Once it was established that Oddjob was harder to hit than the other characters, no honourable person would be caught dead playing him in GoldenEye 007's multiplayer. What you'll find interesting is that, not only did the developers know about this unfair advantage, they actively chose not to do anything about it.
Quinn Myers, writing for MEL Magazine, has put together a great retrospective on the N64 classic.

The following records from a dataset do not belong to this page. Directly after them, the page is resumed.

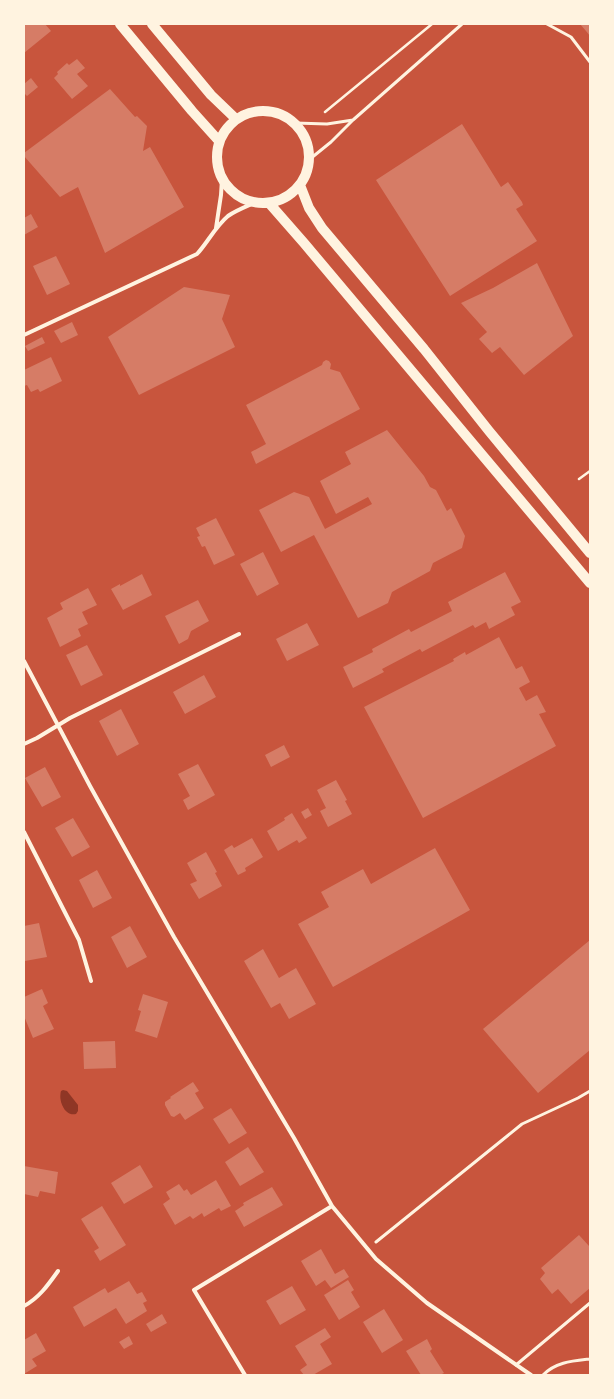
<svg xmlns="http://www.w3.org/2000/svg" width="614" height="1399" font-family="'Public Sans',sans-serif">
<style>
.water{fill:#8f3625}
.building{fill:#d67c66}
.lines{fill:none;stroke-linecap:round;stroke-linejoin:round}
.path{stroke:#fff3e0;stroke-width:2.5}
.service{stroke:#fff3e0;stroke-width:3}
.minor{stroke:#fff3e0;stroke-width:4}
.primary{stroke:#fff3e0;stroke-width:10}
</style>
<rect width="100%" height="100%" fill="#c8553d"/>
<!-- water -->
<path class="water" d="M63,1090L67,1091L78,1105V1111L76,1114C65,1117 58,1101 61,1091Z"/>
<!-- building -->
<path class="building" d="M24,24H45L51,31L24,53Z
M580,24H590V36L586,31Z
M77,59L85,68L77,74L88,86L72,99L54,78L58,74L57,72L67,63L69,65Z
M31,78L38,87L27,96L24,93V84Z
M110,89L135,117L137,116L147,126L143,151L150,147L184,207L105,253L78,187L60,197L24,156V153Z
M462,124L501,187L508,182L522,202L523,205L516,209L537,241L450,296L376,180Z
M31,214L38,227L24,235V218Z
M56,256L70,284L47,295L33,266Z
M537,263L573,336L524,375L500,347L492,353L479,339L487,332L461,303L493,288Z
M184,287L230,295L222,319L235,347L139,395L108,337Z
M72,322L78,335L61,343L54,331Z
M42,337L45,343L28,351L25,346Z
M51,357L62,381L40,392L38,389L31,392L27,385L24,386V370Z
M326,360L329,361L331,364L330,369L340,372L360,409L256,464L251,452L266,444L246,405L322,365L323,362Z
M387,430L424,476L430,487L436,490L447,511L451,508L465,536L462,548L433,563L430,571L392,592L388,603L358,618L314,535L281,552L259,510L294,492L309,497L325,529L372,504L368,497L336,514L320,481L351,464L345,452Z
M216,518L235,555L214,565L205,546L202,547L197,537L200,536L196,528Z
M263,552L279,584L257,596L240,564Z
M505,572L521,602L511,607L515,615L489,629L486,622L475,628L473,625L422,652L420,649L382,669L384,672L353,688L343,667L373,652L372,649L409,629L411,632L452,611L448,602Z
M142,574L152,595L123,610L111,589L120,584V586Z
M88,588L97,605L82,612L88,624L78,629L81,636L60,647L47,618L63,609L60,603Z
M198,600L209,621L191,631L188,639L179,644L165,616Z
M307,623L319,645L287,661L276,639Z
M499,637L516,669L522,666L530,682L519,688L526,701L537,695L546,712L539,714L556,746L423,818L364,707L454,661L453,659L465,652L466,655Z
M87,645L103,675L81,686L66,655Z
M204,675L216,697L185,714L173,692Z
M121,709L139,744L117,756L99,721Z
M284,745L290,757L271,767L265,755Z
M198,764L215,795L188,810L183,800L190,796L178,774Z
M45,767L61,797L42,807L25,778Z
M336,780L347,800L345,801L352,814L328,827L320,811L326,808L317,790Z
M308,808L312,815L305,819L301,812Z
M292,813L307,838L299,843L297,840L278,851L267,831L285,820L284,818Z
M73,818L90,847L72,857L55,828Z
M252,838L263,857L245,868L246,871L238,875L224,850L232,845L234,848Z
M435,848L470,910L333,987L298,924L329,907L321,892L363,869L371,884Z
M206,852L217,872L215,873L222,886L199,899L190,884L197,881L187,863Z
M97,870L112,898L93,908L79,880Z
M39,923L47,957L25,961L24,926Z
M130,926L147,957L127,968L111,937Z
M590,940V1050L538,1093L483,1029Z
M263,949L279,978L296,968L316,1004L289,1019L280,1003L271,1008L244,961Z
M42,989L48,1003L43,1006L54,1029L33,1038L24,1016V997Z
M143,994L168,1002L157,1038L135,1031L141,1011L138,1010Z
M115,1041L116,1068L84,1069L83,1042Z
M193,1082L199,1091L195,1093L204,1108L185,1120L180,1113L174,1117L171,1116L165,1105V1102L171,1098L170,1097Z
M231,1108L247,1133L229,1144L213,1119Z
M248,1147L264,1172L240,1186L225,1162Z
M140,1165L153,1187L124,1204L111,1183Z
M24,1166L58,1172L55,1194L40,1191L38,1197L24,1194Z
M216,1180L231,1206L221,1211L219,1208L204,1217L202,1213L193,1219L190,1216L175,1225L163,1204L170,1199L166,1192L179,1184L184,1191L187,1189L191,1195Z
M272,1187L283,1205L244,1227L235,1211L244,1205L243,1203Z
M102,1206L126,1245L100,1261L94,1251L99,1248L81,1219Z
M579,1235L589,1246L590,1245V1288L571,1304L558,1289L552,1294L540,1279L545,1273L541,1268Z
M321,1249L335,1274L344,1269L349,1277L331,1288L325,1280L316,1286L301,1261Z
M348,1280L354,1290L351,1292L360,1307L339,1320L324,1295Z
M129,1281L137,1294L142,1292L147,1301L143,1303L147,1311L126,1324L116,1308L84,1327L73,1307L105,1288L108,1293Z
M292,1286L306,1310L280,1325L266,1301Z
M384,1309L403,1340L382,1353L363,1322Z
M162,1314L167,1323L151,1332L146,1324Z
M325,1328L331,1337L320,1344L332,1364L313,1375H304L300,1370L307,1365L295,1346Z
M36,1333L46,1351L32,1359L37,1366L24,1374V1340Z
M129,1336L133,1344L124,1349L119,1342Z
M427,1339L432,1349L430,1351L444,1373L440,1375H421L406,1351Z"/>
<g class="lines">
<!-- path -->
<path class="path" d="M325,112L432,24
M579,479L590,471"/>
<!-- service -->
<path class="service" d="M547,24L571,37L590,62
M295,123L327,124L353,120
M310,159L331,142L353,120L462,24
M376,1242L522,1124L578,1098L590,1091
M516,1365L590,1303
M543,1375C556,1362 572,1361 590,1359"/>
<!-- minor -->
<path class="minor" d="M216,228L221,195L222,179
M24,335L197,254C208,242 215,227 228,216C235,211 245,207 254,203
M24,661L90,786L174,937L294,1138L332,1206L376,1259L427,1303L531,1375
M24,744L37,738L70,718L239,634
M24,832L79,940L91,981
M24,1306C39,1298 48,1285 58,1271
M245,1375L194,1290L332,1206"/>
<!-- primary -->
<path class="primary" d="M120,24L192,111L219,141
M152,24L211,95L236,119
M217 157a46 46 0 1 1 92 0a46 46 0 1 1-92 0Z
M300,185L309,208L322,228L424,349L489,431L590,553
M269,203L304,243L590,583"/>
</g>
<!-- border -->
<rect width="614" height="1399" fill="none" stroke="#fff3e0" stroke-width="50"/>
</svg>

Myers spoke to a number of folks involved in making the game, including lead environment artist Karl Hilton and gameplay programmer Mark Edmonds.

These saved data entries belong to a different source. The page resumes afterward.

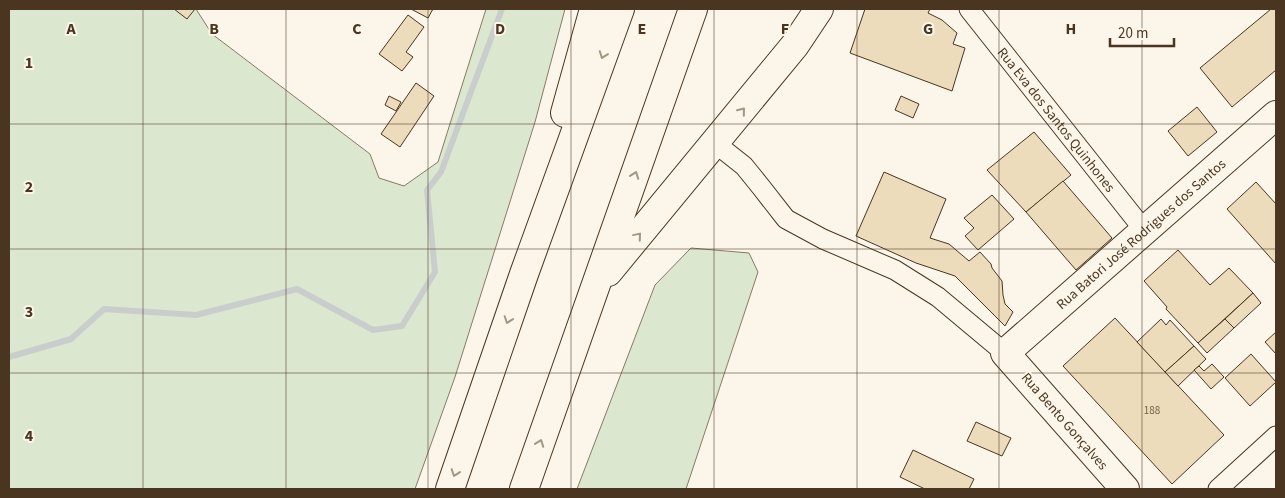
<svg xmlns="http://www.w3.org/2000/svg" width="1285" height="498" font-family="'Source Sans 3',sans-serif">
  <style>
    .green { fill: #dce7d0; stroke: #887966 }
    .lines { fill: none; stroke-linecap: round; stroke-linejoin: round }
    .stream { stroke: #c9cecd; stroke-width: 6 }
    .building { fill: #ecdcbc; stroke: #4a3520 }
    .street-casing { stroke: #4a3520; stroke-width: 21 }
    .secondary-casing { stroke: #4a3520; stroke-width: 30 }
    .highway-casing { stroke: #4a3520; stroke-width: 30 }
    .street { stroke: #fbf6e9; stroke-width: 19 }
    .secondary { stroke: #fbf6e9; stroke-width: 28 }
    .highway { stroke: #fbf6e9; stroke-width: 28 }
    .oneway { stroke: #a29684 }
    .grid { fill: none; stroke: #4a3520; stroke-width: 1; stroke-opacity: 0.55 }
    .labels { text-anchor: middle; stroke-width: 4; stroke-linejoin: round; paint-order: stroke }
    .number-label { font-size: 11px; fill: #725f47 }
    .street-label { font-size: 14px; fill: #4a3520; stroke: #fbf6e9 }
    .grid-label { font-size: 16px; text-anchor: middle; font-weight: bold; fill: #4a3520; stroke: #fbf6e9; stroke-width: 4; stroke-linejoin: round; paint-order: stroke }
  </style>
  <rect width="100%" height="100%" fill="#fbf6e9"/>
  <g class="green">
    <polygon points="9,9 196,9 212,34 370,154 379,178 404,186 438,162 486,9 565,9 535,122 455,377 415,489 9,489"/>
    <polygon points="691,248 749,253 758,272 686,489 577,489 655,285"/>
  </g>
  <g class="lines">
    <polyline class="stream" points="9,357 71,339 104,309 196,315 297,289 373,330 402,326 435,272 427,190 441,172 502,9"/>
  </g>
  <g class="building">
    <polygon points="174,9 195,9 187,19"/>
    <polygon points="411,9 433,9 428,18"/>
    <polygon points="865,9 930,9 928,13 942,20 957,33 953,44 965,48 952,91 850,53"/>
    <polygon points="1271,9 1276,9 1276,70 1232,107 1200,68"/>
    <polygon points="408,15 424,27 406,52 413,57 402,71 379,54"/>
    <polygon points="416,83 434,96 400,147 381,134"/>
    <polygon points="389,96 401,102 396,111 385,105"/>
    <polygon points="901,96 919,104 913,118 895,110"/>
    <polygon points="1197,107 1217,132 1188,156 1168,131"/>
    <polygon points="1034,132 1071,175 1026,212 987,170"/>
    <polygon points="884,172 946,199 930,238 949,244 969,261 980,252 991,264 992,268 1002,281 1003,295 1005,304 1013,312 1005,326 955,276 916,263 856,236"/>
    <polygon points="1063,181 1112,238 1076,270 1026,212"/>
    <polygon points="1256,182 1276,204 1276,264 1227,209"/>
    <polygon points="992,195 1014,219 978,250 965,236 974,228 964,218"/>
    <polygon points="1178,250 1210,285 1229,268 1253,293 1198,343 1166,309 1167,307 1144,281"/>
    <polygon points="1253,293 1261,303 1234,328 1225,319"/>
    <polygon points="1115,318 1224,435 1172,484 1063,366"/>
    <polygon points="1161,319 1166,325 1170,320 1194,346 1165,372 1137,342"/>
    <polygon points="1225,319 1234,328 1207,353 1198,343"/>
    <polygon points="1276,332 1276,354 1265,342"/>
    <polygon points="1194,346 1206,359 1178,386 1165,372"/>
    <polygon points="1251,354 1276,382 1250,406 1225,378"/>
    <polygon points="1212,364 1224,377 1211,389 1194,370 1199,366 1204,371"/>
    <polygon points="976,422 1011,438 1002,456 967,441"/>
    <polygon points="913,450 974,479 969,489 925,489 900,477"/>
  </g>
  <g class="lines">
    <g class="street-casing">
      <g id="street">
        <path id="s1" d="M969,9L1144,230"/>
        <polyline points="715,143 744,166 761,187 786,219 823,239 895,270 938,297 1005,353"/>
        <polyline points="1218,489 1276,436"/>
      </g>
    </g>
    <g class="secondary-casing">
      <g id="secondary">
        <path id="s2" d="M1125,489L1005,353L1276,115"/>
      </g>
    </g>
    <g class="highway-casing">
      <g id="highway">
        <polyline points="565,113 594,9"/>
        <polyline points="608,272 795,45 819,9"/>
        <polyline points="450,489 524,274 620,9"/>
        <polyline points="524,489 693,9"/>
      </g>
    </g>
    <use href="#street" class="street"/>
    <use href="#secondary" class="secondary"/>
    <use href="#highway" class="highway"/>
  </g>
  <defs><path id="oneway-chevron" d="M-2-3.5L2.5 0L-2 3.5" fill="none" stroke-width="1.6" stroke-linecap="round" stroke-linejoin="round" transform="scale(1.25)"/></defs>
  <g class="oneway">
    <use href="#oneway-chevron" transform="translate(603 55) rotate(110)"/>
    <use href="#oneway-chevron" transform="translate(742 111) rotate(-51)"/>
    <use href="#oneway-chevron" transform="translate(635 175) rotate(-70)"/>
    <use href="#oneway-chevron" transform="translate(638 236) rotate(-50)"/>
    <use href="#oneway-chevron" transform="translate(508 320) rotate(109)"/>
    <use href="#oneway-chevron" transform="translate(540 443) rotate(-70)"/>
    <use href="#oneway-chevron" transform="translate(455 473) rotate(109)"/>
  </g>
  <path class="grid" d="M143,9V489M286,9V489M428,9V489M571,9V489M714,9V489M857,9V489M999,9V489M1142,9V489M9,124H1276M9,249H1276M9,373H1276"/>
  <g class="labels">
    <g class="number-label">
      <text x="1152" y="414">188</text>
    </g>
    <g class="street-label">
      <text dy="5" stroke="none"><textPath href="#s1" startOffset="141">Rua Eva dos Santos Quinhones</textPath></text>
      <text dy="5" stroke="none"><textPath href="#s2" startOffset="362">Rua Batori José Rodrigues dos Santos</textPath></text>
      <text transform="translate(1065 421) rotate(49)" y="5">Rua Bento Gonçalves</text>
    </g>
  </g>
  <g class="grid-label">
    <text x="71" y="34">A</text>
    <text x="214" y="34">B</text>
    <text x="357" y="34">C</text>
    <text x="500" y="34">D</text>
    <text x="642" y="34">E</text>
    <text x="785" y="34">F</text>
    <text x="928" y="34">G</text>
    <text x="1071" y="34">H</text>
    <text x="29" y="68">1</text>
    <text x="29" y="192">2</text>
    <text x="29" y="317">3</text>
    <text x="29" y="441">4</text>
  </g>
  <rect width="1285" height="498" fill="none" stroke="#4a3520" stroke-width="20"/>
  <path d="M1110 38v8h64v-8" fill="none" stroke="#4a3520" stroke-width="2.5"/>
  <text x="1118" y="38" font-size="15" fill="#4a3520" stroke="#fbf6e9" stroke-width="4" paint-order="stroke">20 m</text>
</svg>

As you'd expect, the topic of Oddjob is broached, with the developers happy to reveal that yes, they knew Oddjob was unbalanced:
Hilton: We all thought it was kind of cheating when we were play-testing with Oddjob [due to his short stature, the auto-aim of the weapons goes above his head], but it was too much fun to take out and there was no impetus from any of us to change it.
Hilton goes on to say that as a result, Oddjob has "clearly become part of the ... folklore of the game", to the point it was referenced in Ernest Cline's Ready Player One.
Edmonds also shares his opinion:
Edmonds: It’s definitely cheating to play as Oddjob! But that can just add to the fun when you’re all sitting there next to each other and berating/poking/hitting the person who chooses him ... We could have put something in to stop this blatant cheating, but why not just let players decide on their own rules?
I think they made the right decision. Sure, back in 1997, it would have been frustrating, but 21 years later, it's a neat anecdote that makes the game all the more memorable.